Check out the Nikon D810A Moon pictures here. My primary Moon picture page is here.
More Moon Pictures from 1/1/2009 are here.
I tried some DSLR moon photography at the end of a lunar observing session 1/19/2007, assisted by Bill F. "VALLIS SCHROTER" was well seen, as shown in the right-most image. Dennis B. from the FBAC notes: Ah! You just missed getting Wargentin but the Sun wasn't up high enough yet on the Moon! Phocylides, Nasmyth, and Schickard are obvious, so if you has imaged a couple of hours later, Wargentin may have just had a bit of sun light. (The large crater on the top of the middle image is Schickard, with Nasymth right below, and Phocylides and below that. Wargentin is just to the left of all that!)
The Virtual Moon Atlas provides the following data on Vallis Schroter:
Size:
Dimension: 165x165Km / 97x6Mi
Height: 1000m / 3000ft
Height/Wide ratio: 0.0063
Description:
Remarkable rille. Directs to the North then turn to the West. Width varying
6 to 10 km. decreasing to 500 m to its West extremity.
Begins to 25 km to the North of Herodotus by a lengthened craterlet called
'the Head of Cobra'. Floor covered by a 200 m wide rille.
Seeing was pretty good and I was able to get a decent focus I think. The moon was pretty much straight overhead at 10:16 when this image was made. (Straight overhead means crawling around on the deck to check your framing...) The above is a combination of 3 sections of a single exposure, 1/160s at ISO 800. Canon EOS 20Da (unmodified), Takahashi TOA 130 (a 5" APO refractor) with 1.6x extender, and Astro-Physics AP 900GTO mount.
More high-rez moon pictures below...
2/25/2007 at 7:52 p.m. central time. The crater Eratosthenes sits at the bottom of the mountain range Montes Apenninus bordering Sinus Aestuum, atop Mare Imbrium in this shot.
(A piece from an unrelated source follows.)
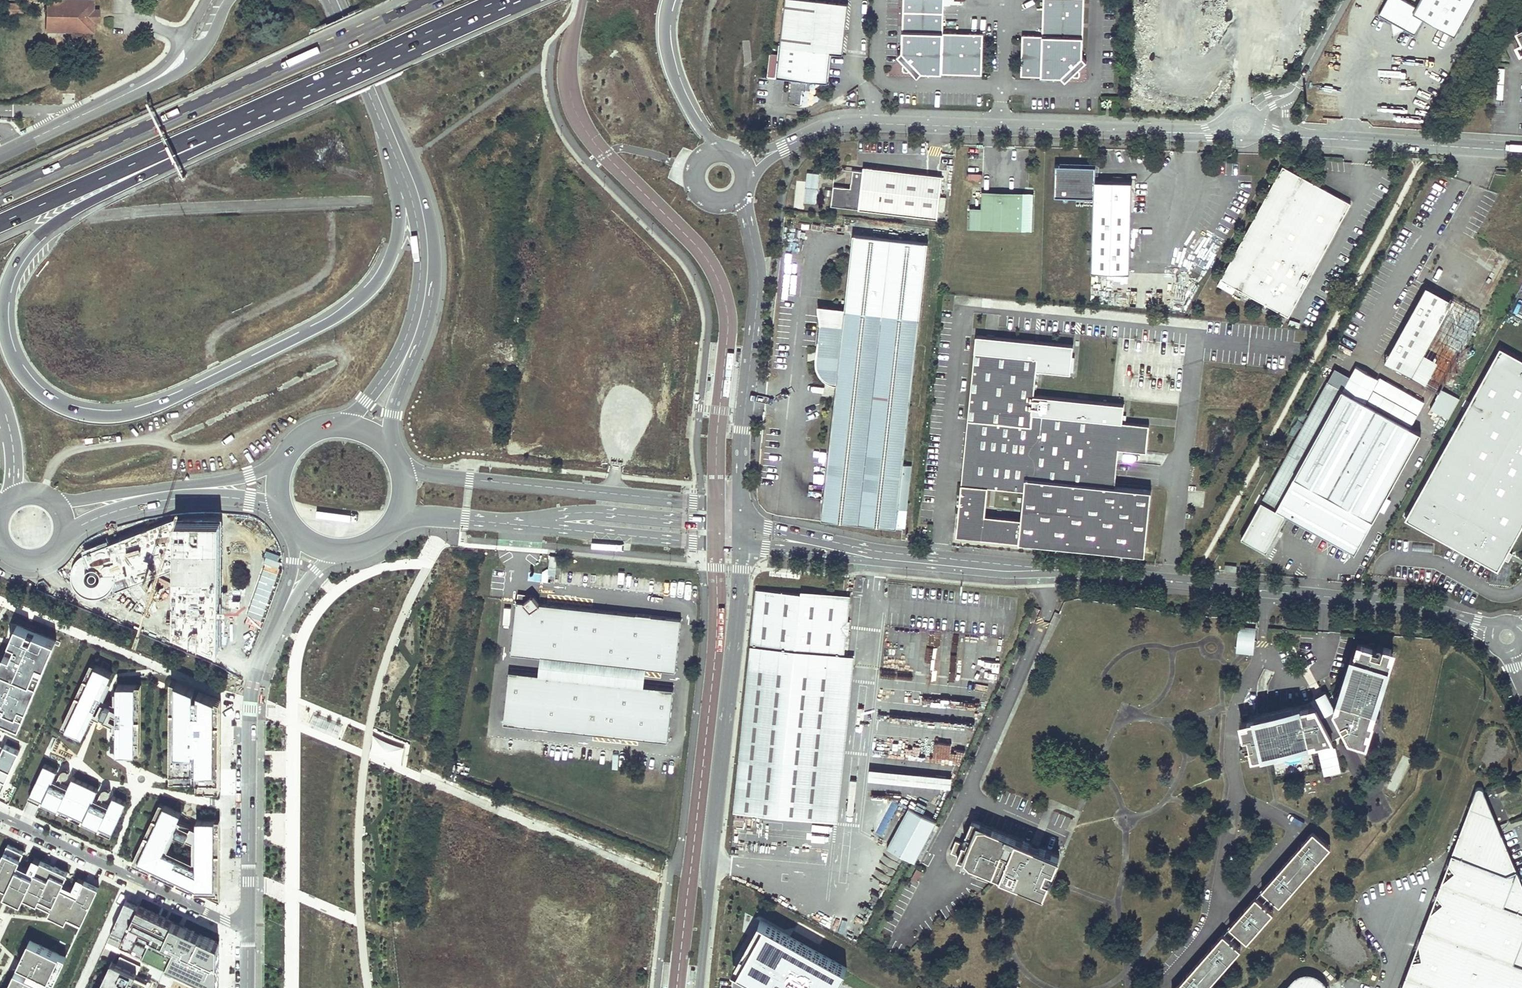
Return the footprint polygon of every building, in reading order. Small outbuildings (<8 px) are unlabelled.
[(66,0),(48,0),(47,32),(94,34),(94,23),(99,23),(100,10),(94,10),(94,1),(66,0)] [(824,0),(783,0),(775,76),(791,78),(807,80),(826,81),(829,52),(841,53),(846,2),(824,0)] [(902,53),(897,57),(902,60),(904,58),(909,63),(906,65),(903,68),(902,73),(907,73),(911,69),(913,67),(917,72),(915,74),(917,78),(923,74),(981,76),(983,35),(942,33),(943,0),(903,0),(902,53)] [(1043,36),(1023,35),(1021,77),(1060,78),(1065,84),(1068,78),(1066,77),(1070,72),(1072,75),(1075,78),(1080,78),(1080,73),(1077,70),(1075,68),(1080,64),(1081,66),(1086,64),(1081,59),(1083,0),(1043,0),(1043,36)] [(1416,6),(1404,0),(1386,0),(1378,15),(1391,22),(1405,29),(1415,34),(1423,18),(1455,36),(1474,0),(1419,0),(1416,6)] [(1405,29),(1391,22),(1393,34),(1405,29)] [(807,80),(791,78),(789,102),(801,102),(803,88),(807,88),(807,80)] [(940,173),(861,165),(860,169),(850,168),(849,187),(831,185),(829,205),(936,216),(940,173)] [(1351,203),(1283,166),(1221,279),(1236,287),(1289,316),(1351,203)] [(805,202),(817,202),(818,171),(806,171),(805,202)] [(1113,181),(1094,180),(1091,272),(1130,273),(1132,182),(1122,181),(1113,181)] [(1024,195),(981,194),(981,210),(981,212),(969,211),(969,230),(1022,231),(1023,220),(1027,220),(1027,209),(1023,209),(1024,195)] [(842,327),(821,518),(896,526),(898,507),(905,507),(910,463),(903,463),(928,240),(853,232),(845,306),(842,327)] [(1221,279),(1218,285),(1233,294),(1236,287),(1221,279)] [(1439,391),(1481,316),(1426,286),(1385,361),(1439,391)] [(845,306),(821,304),(820,324),(842,327),(845,306)] [(1501,349),(1408,520),(1501,570),(1521,531),(1521,361),(1501,349)] [(1038,357),(975,351),(968,420),(973,420),(978,426),(972,480),(966,484),(963,484),(960,514),(958,536),(982,538),(1019,542),(1020,535),(1147,548),(1153,490),(1116,487),(1119,449),(1147,452),(1150,426),(1032,413),(1038,357)] [(1421,432),(1328,381),(1261,501),(1355,552),(1373,519),(1421,432)] [(973,420),(968,420),(963,484),(966,484),(972,480),(978,426),(973,420)] [(77,561),(72,568),(73,584),(88,596),(107,594),(174,568),(175,629),(222,646),(222,521),(222,520),(176,521),(148,526),(115,534),(98,542),(89,547),(85,552),(79,558),(77,561)] [(911,530),(903,529),(902,537),(910,538),(911,530)] [(1147,548),(1020,535),(1019,542),(1146,555),(1147,548)] [(848,599),(760,590),(752,657),(840,667),(841,656),(848,599)] [(521,599),(514,598),(508,651),(538,654),(643,664),(673,667),(678,615),(536,600),(529,592),(521,599)] [(1053,608),(1061,612),(1066,600),(1056,602),(1053,608)] [(59,639),(36,629),(33,638),(26,635),(29,628),(18,623),(12,639),(18,642),(13,656),(5,652),(0,664),(0,723),(21,731),(59,639)] [(1187,626),(1188,634),(1198,633),(1197,625),(1187,626)] [(1255,628),(1240,627),(1237,651),(1253,653),(1254,640),(1253,640),(1255,628)] [(1316,705),(1316,708),(1302,711),(1301,708),(1294,709),(1293,707),(1261,714),(1262,717),(1258,718),(1248,720),(1248,723),(1241,724),(1244,736),(1252,734),(1254,744),(1250,745),(1252,755),(1254,756),(1263,754),(1262,751),(1269,749),(1270,752),(1302,745),(1301,742),(1315,739),(1316,742),(1333,738),(1345,731),(1352,744),(1356,746),(1358,741),(1366,743),(1369,735),(1366,734),(1368,728),(1371,729),(1373,722),(1369,721),(1375,703),(1378,704),(1383,688),(1380,687),(1382,681),(1385,682),(1387,674),(1384,673),(1386,666),(1389,667),(1392,658),(1375,653),(1375,652),(1372,651),(1373,647),(1362,643),(1360,649),(1357,649),(1354,656),(1352,663),(1349,662),(1347,670),(1350,671),(1348,677),(1345,676),(1340,692),(1343,692),(1339,706),(1336,704),(1329,697),(1316,704),(1316,705)] [(643,664),(538,654),(536,671),(641,682),(643,664)] [(840,667),(752,657),(734,811),(838,823),(856,658),(841,656),(840,667)] [(96,665),(91,663),(62,726),(66,728),(96,665)] [(112,672),(96,665),(66,728),(83,736),(90,721),(94,712),(99,701),(106,687),(112,672)] [(536,671),(506,668),(501,721),(665,737),(671,685),(641,682),(536,671)] [(195,688),(177,680),(176,779),(195,779),(195,774),(199,773),(199,782),(216,789),(217,697),(199,690),(199,694),(195,695),(195,688)] [(137,684),(118,683),(118,700),(118,712),(118,722),(118,734),(117,752),(136,752),(137,684)] [(109,688),(106,687),(99,701),(107,705),(97,714),(94,712),(90,721),(93,723),(95,719),(114,725),(114,734),(118,734),(118,722),(114,722),(115,712),(118,712),(118,700),(114,700),(114,708),(104,700),(109,688)] [(6,780),(21,747),(6,740),(2,748),(0,747),(0,778),(6,780)] [(55,769),(42,763),(30,795),(113,831),(125,800),(112,794),(107,804),(106,808),(91,801),(92,797),(97,787),(71,776),(66,786),(65,790),(49,783),(51,779),(55,769)] [(951,784),(952,773),(870,767),(869,778),(951,784)] [(51,779),(49,783),(65,790),(66,786),(58,782),(63,772),(59,771),(55,781),(51,779)] [(1499,828),(1484,791),(1483,789),(1482,789),(1482,788),(1481,788),(1480,787),(1479,787),(1478,787),(1477,788),(1476,789),(1470,807),(1448,863),(1455,871),(1441,881),(1437,894),(1443,902),(1429,913),(1419,941),(1422,958),(1412,960),(1401,987),(1521,987),(1521,883),(1499,828)] [(92,797),(91,801),(106,808),(107,804),(100,800),(104,790),(101,789),(96,799),(92,797)] [(30,795),(28,799),(111,835),(113,831),(30,795)] [(139,860),(165,804),(161,802),(133,862),(220,903),(220,819),(216,819),(216,887),(197,887),(139,860)] [(182,812),(165,804),(139,860),(197,887),(216,887),(216,819),(197,819),(197,828),(197,867),(194,865),(163,851),(178,819),(182,812)] [(937,821),(909,807),(888,847),(915,862),(937,821)] [(181,821),(178,819),(163,851),(194,865),(194,862),(168,849),(176,832),(180,824),(181,821)] [(1018,883),(1044,893),(1050,879),(1044,877),(1047,867),(1054,870),(1060,856),(993,828),(992,831),(980,826),(981,823),(973,819),(967,834),(973,837),(969,846),(963,844),(956,841),(951,852),(959,855),(958,858),(1018,883)] [(180,824),(176,832),(194,841),(194,862),(194,865),(197,867),(197,828),(191,828),(189,831),(180,824)] [(736,852),(786,854),(787,827),(736,825),(736,852)] [(1269,894),(1280,904),(1331,846),(1313,830),(1262,888),(1269,894)] [(967,834),(963,844),(969,846),(973,837),(967,834)] [(99,886),(85,880),(78,895),(62,887),(69,872),(41,859),(34,874),(17,866),(24,851),(8,844),(0,861),(0,877),(10,882),(5,893),(22,900),(25,895),(38,901),(40,895),(54,902),(49,913),(80,927),(99,886)] [(1448,863),(1441,881),(1455,871),(1448,863)] [(1050,879),(1054,870),(1047,867),(1044,877),(1050,879)] [(1262,888),(1256,896),(1263,902),(1269,894),(1262,888)] [(1437,894),(1429,913),(1443,902),(1437,894)] [(1237,931),(1247,940),(1273,911),(1263,902),(1256,896),(1230,925),(1237,931)] [(219,985),(219,943),(127,903),(114,933),(125,938),(123,944),(219,985)] [(760,918),(734,969),(767,987),(834,987),(846,967),(760,918)] [(1230,925),(1223,932),(1230,939),(1237,931),(1230,925)] [(1241,948),(1230,939),(1223,932),(1175,987),(1205,987),(1241,948)] [(1422,958),(1419,941),(1412,960),(1422,958)] [(67,956),(36,942),(31,953),(25,950),(19,963),(56,980),(67,956)] [(97,987),(128,987),(135,973),(136,968),(111,957),(97,987)] [(16,969),(8,987),(52,987),(53,986),(16,969)] [(135,973),(128,987),(147,987),(151,981),(135,973)] [(1326,985),(1320,977),(1311,973),(1301,974),(1292,979),(1285,987),(1327,987),(1326,985)]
The large crater to the left of the mountains is Archimedes, and the crater to the upper left is Plato. Lunar Phase Pro tells me that the moon was 68.2% full, aged 8 days 8 hours at the time.
2nd Place.... Again!
Always a bride's maid, never a bride: This image took "runner-up" in the Yahoo digital_astro group's March "High Resolution Moon Image" contest. I believe that's the 3rd time I've taken 2nd place!
As I take a fresh look at this image I'm seeing some thing's that I think I can do to improve the processing, but it's "not bad."
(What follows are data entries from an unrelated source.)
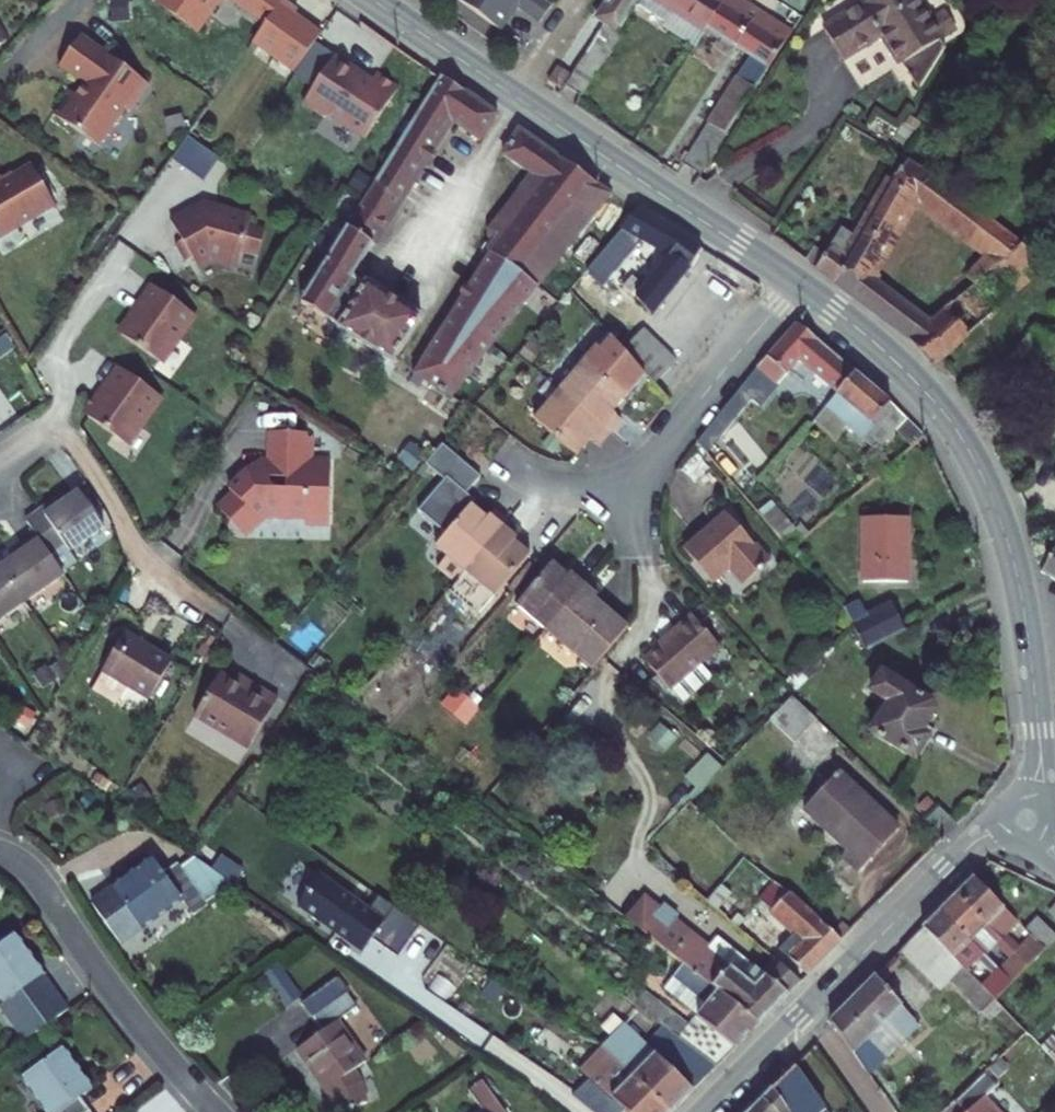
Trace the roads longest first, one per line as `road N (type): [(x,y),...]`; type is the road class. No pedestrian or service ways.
road 1 (tertiary): [(796,282),(906,370),(975,459),(1007,541),(1025,617),(1038,797)]
road 2 (tertiary): [(376,0),(796,282)]
road 3 (residential): [(0,852),(35,874),(126,1007),(217,1111)]
road 4 (tertiary): [(1004,825),(970,846),(803,1011)]
road 5 (residential): [(628,487),(796,282)]
road 6 (tertiary): [(803,1011),(704,1111)]
road 7 (residential): [(803,1011),(877,1111)]
road 8 (residential): [(628,487),(559,488),(512,467)]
Takahashi TOA 130 (a 5" APO refractor) with 1.6 extender at 1600 mm, f12.3, 1/15s on the Canon EOS D20a at ISO 100 setting.
Below: More moon shots from 10/2007 with same setup as above.
Here are some grab shots of the moon the 10/2007 while shooting Comet Holmes (17P/Holmes). Langrenus is the prominent crater upper left. More info on Petavius is here.
That's about as much as I could fit on the frame using my TOA 130, 1.6 extender, and Canon 20DA.